▸ WORK INSTRUCTION A
Translate into Spanish this sentence from the passage on attacks against Obama's faith: "Now his critics have reversed course: they say Obama is a sham Christian."
▸ WORK INSTRUCTION B
Copy word for word the part of the passage on attacks against Obama's faith starting at "Claims that Obama" and ending at "really believed them.".

Claims that Obama concealed nonnative birth or faith in Islam failed to gain mainstream traction, but conservatives like Sean Hannity were more successful in labeling Obama as covertly “anti-American” based on his association with the incendiary pastor the Rev. Jeremiah Wright. By this logic, Obama was a paragon of Christian piety. He “savored” every word on Sunday mornings and would surely govern by these traitorous principles: his beliefs were dangerous because, well, he really believed them.
Now his critics have reversed course: they say Obama is a sham Christian. He thinks religion is not heartfelt belief that demands full expression, but only a matter of showing up at church. He is not the first president to stand so accused: in the election of 1800, one clergyman charged Thomas Jefferson with “disbelief of the Holy Scriptures,” and Abraham Lincoln battled the suggestion that he was a “scoffer of Christianity.”
But Obama’s opponents have a new twist on this old allegation. They find evidence for his unbelief not by exposing his biblical illiteracy or shoddy church attendance, but in his failure to support “religious freedom.”
Religious freedom is as American as apple pie, isn’t it? How could anyone oppose it? Because — this line of reasoning goes — Obama is not who he says he is. He claims to be a true Christian and a true American, but his actions prove otherwise.
The charge that the president is a faker on religious freedom is the most recent iteration of the ongoing attack on his legitimacy: it is the new “birther” movement. It’s also a decades-old rhetorical tool of the culture wars intended to depict the entire left as frauds who supposedly stand for a tolerant open society, but who are in fact disciples of a secular pseudo-religion intent on quashing Christian influence in America.
The Rev. Franklin Graham, who has always been more provocative than his prudent father Billy, told MSNBC last week that the president lacks sufficient outrage over the plight of persecuted Christians. “Islam has gotten a free pass under Obama,” Graham said, adding that the Muslim world sees Obama as “a son of Islam” who will not challenge religious oppression. “The Muslims of the world — he seems to be more concerned about them than the Christians that are being murdered in the Muslim countries – that’s what bothers me.” (Graham offered a half-apology on Tuesday, saying he regretted any comments that “cast any doubt on the personal faith of our president.”)
During the recent outcry over the Obama administration’s new rule requiring religious employers to cover birth control in their insurance plans, Newt Gingrich and Mitt Romney blasted the president too: here was proof of Obama’s aim to oppress religious expression and trample constitutional rights.

▸ GIVEN INFORMATION
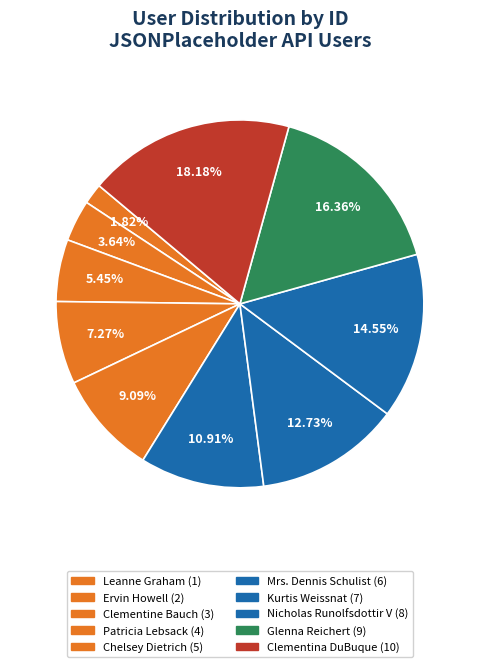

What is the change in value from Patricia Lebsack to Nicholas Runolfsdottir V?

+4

▸ RESPONSE AREA A
Ahora sus críticos han dado marcha atrás: dicen que Obama es un cristiano de pacotilla.

▸ RESPONSE AREA B
Claims that Obama concealed nonnative birth or faith in Islam failed to gain mainstream traction, but conservatives like Sean Hannity were more successful in labeling Obama as covertly “anti-American” based on his association with the incendiary pastor the Rev. Jeremiah Wright. By this logic, Obama was a paragon of Christian piety. He “savored” every word on Sunday mornings and would surely govern by these traitorous principles: his beliefs were dangerous because, well, he really believed them.